WORK TASK
Hand back the entries exactly as written, minus every picture.

People photos with keypoints
---------------

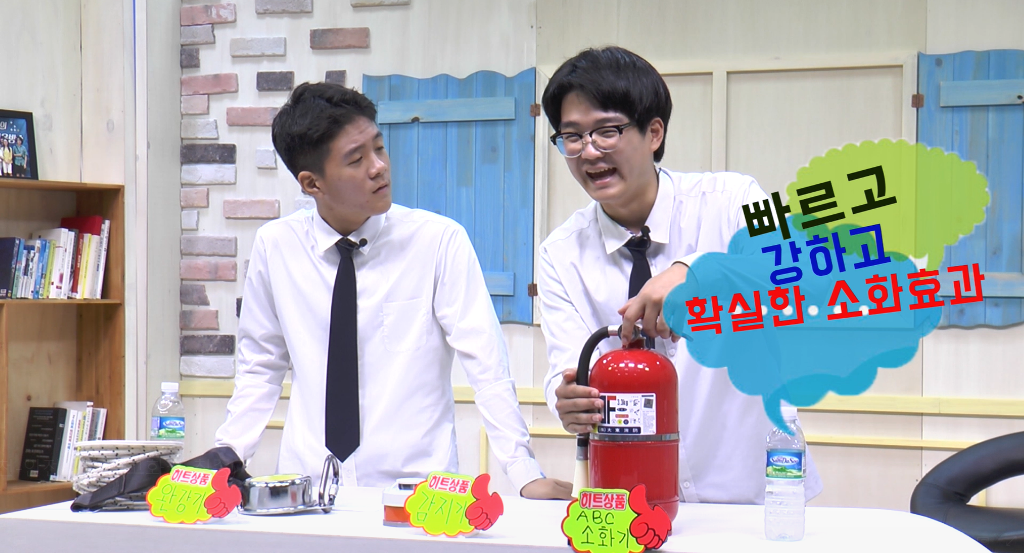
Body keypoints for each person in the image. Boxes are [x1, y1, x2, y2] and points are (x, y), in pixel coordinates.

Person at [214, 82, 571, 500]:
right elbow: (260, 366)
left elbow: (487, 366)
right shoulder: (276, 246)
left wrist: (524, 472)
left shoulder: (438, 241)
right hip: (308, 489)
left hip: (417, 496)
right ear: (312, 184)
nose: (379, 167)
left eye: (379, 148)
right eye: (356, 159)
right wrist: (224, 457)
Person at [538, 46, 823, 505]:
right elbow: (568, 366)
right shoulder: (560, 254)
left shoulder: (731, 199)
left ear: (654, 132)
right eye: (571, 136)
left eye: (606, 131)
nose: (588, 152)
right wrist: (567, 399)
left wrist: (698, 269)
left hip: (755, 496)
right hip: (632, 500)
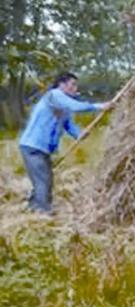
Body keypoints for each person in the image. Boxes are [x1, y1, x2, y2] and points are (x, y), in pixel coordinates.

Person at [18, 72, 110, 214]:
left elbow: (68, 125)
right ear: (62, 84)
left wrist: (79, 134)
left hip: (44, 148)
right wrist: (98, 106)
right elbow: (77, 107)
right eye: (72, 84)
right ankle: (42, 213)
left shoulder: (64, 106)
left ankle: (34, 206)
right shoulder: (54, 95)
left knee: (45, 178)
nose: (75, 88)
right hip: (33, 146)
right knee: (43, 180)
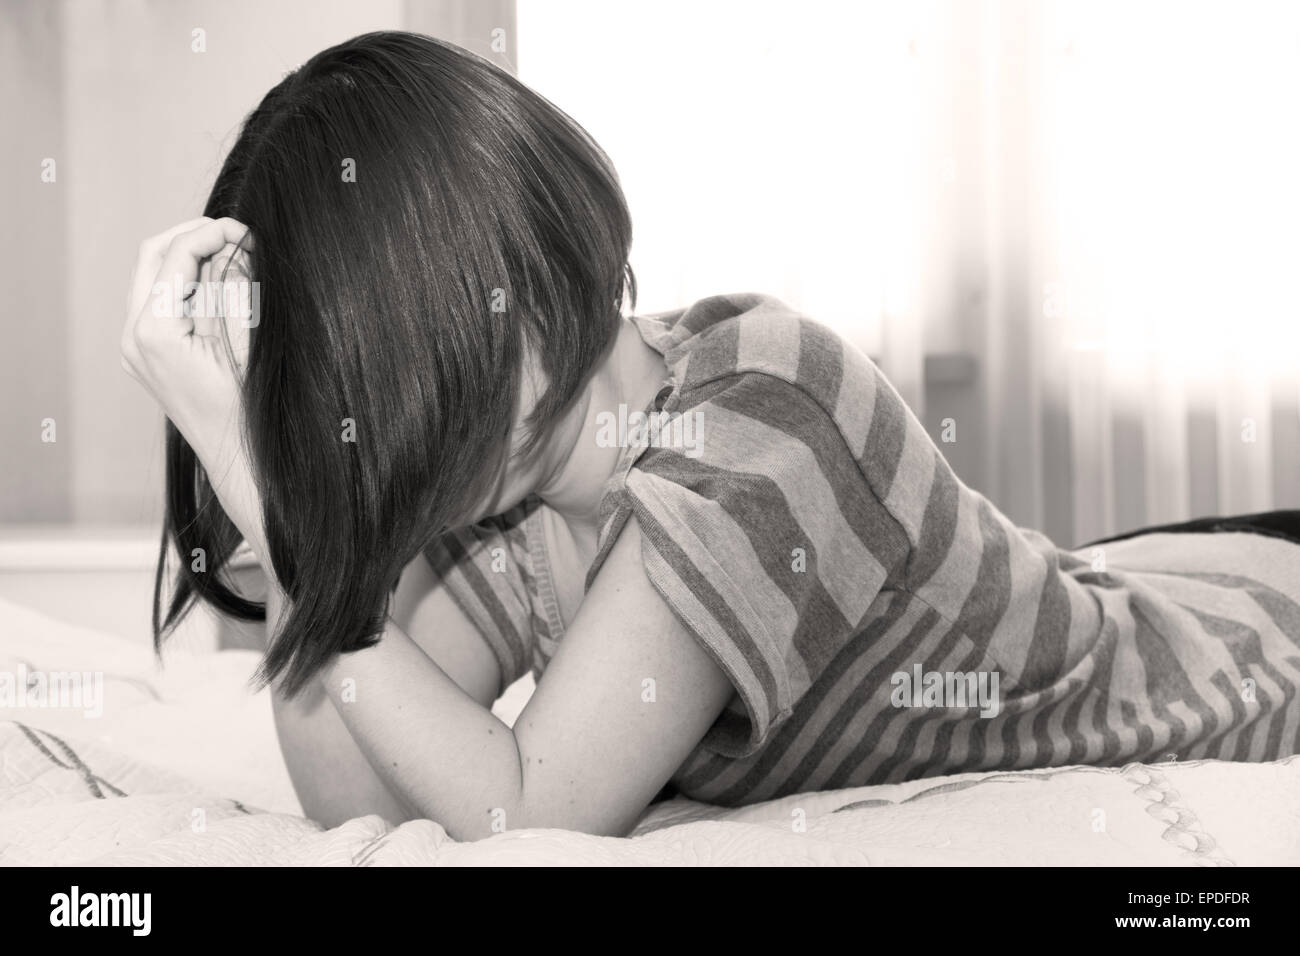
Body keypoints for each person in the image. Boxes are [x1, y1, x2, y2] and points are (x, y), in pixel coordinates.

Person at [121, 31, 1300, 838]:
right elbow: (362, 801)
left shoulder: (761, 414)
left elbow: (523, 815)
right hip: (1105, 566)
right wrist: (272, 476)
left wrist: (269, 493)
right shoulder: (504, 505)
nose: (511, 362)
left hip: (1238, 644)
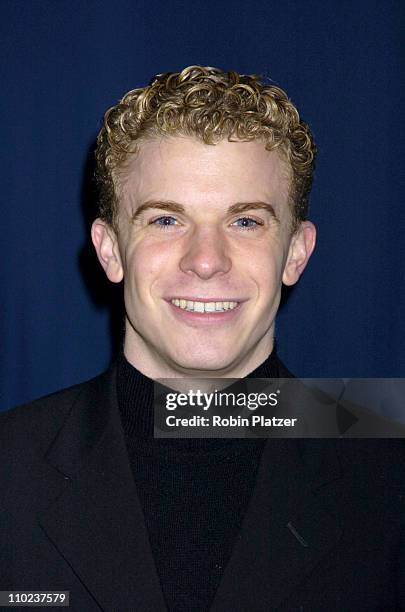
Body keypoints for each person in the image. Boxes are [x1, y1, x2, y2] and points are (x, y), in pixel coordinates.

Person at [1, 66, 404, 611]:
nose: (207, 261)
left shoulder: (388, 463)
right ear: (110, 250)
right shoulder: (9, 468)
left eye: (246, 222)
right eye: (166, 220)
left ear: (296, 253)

---------------

EXERCISE RESULT
Body keypoints for each person in the image. Boxes are [x1, y1, x2, y2] and points are (x, y), in pixel coordinates.

Person at [214, 82, 571, 500]:
right elbow: (260, 366)
left elbow: (487, 366)
right shoulder: (276, 246)
left wrist: (524, 472)
left shoulder: (438, 241)
right hip: (308, 489)
left hip: (417, 496)
right ear: (312, 184)
nose: (379, 167)
left eye: (379, 148)
right eye: (356, 159)
right wrist: (224, 457)
Person at [538, 46, 823, 505]:
right elbow: (568, 366)
right shoulder: (560, 254)
left shoulder: (731, 199)
left ear: (654, 132)
right eye: (571, 136)
left eye: (606, 131)
nose: (588, 152)
right wrist: (567, 399)
left wrist: (698, 269)
left hip: (755, 496)
right hip: (632, 500)
Body keypoints for each person in the image. Boxes are [x1, y1, x2, y2] and points are (x, y), in pixel coordinates.

Person at [18, 72, 110, 214]:
left elbow: (68, 125)
right ear: (62, 84)
left wrist: (79, 134)
left hip: (44, 148)
right wrist: (98, 106)
right elbow: (77, 107)
right eye: (72, 84)
right ankle: (42, 213)
left shoulder: (64, 106)
left ankle: (34, 206)
right shoulder: (54, 95)
left knee: (45, 178)
nose: (75, 88)
right hip: (33, 146)
right knee: (43, 180)
Body keypoints for each person in the image. Boxes are [x1, y1, x2, y2] and points are (x, y), in pixel coordinates.

Person at [121, 31, 1300, 838]:
right elbow: (362, 801)
left shoulder: (761, 414)
left elbow: (523, 815)
right hip: (1105, 566)
right wrist: (272, 476)
left wrist: (269, 493)
right shoulder: (504, 505)
nose: (511, 362)
left hip: (1238, 644)
Body keypoints for each person in the image. Boxes are [x1, y1, x2, y2] and points are (x, y), in pixel coordinates.

Person at [1, 66, 404, 611]:
nose: (207, 261)
left shoulder: (388, 463)
right ear: (110, 250)
right shoulder: (9, 468)
left eye: (246, 222)
right eye: (166, 220)
left ear: (296, 253)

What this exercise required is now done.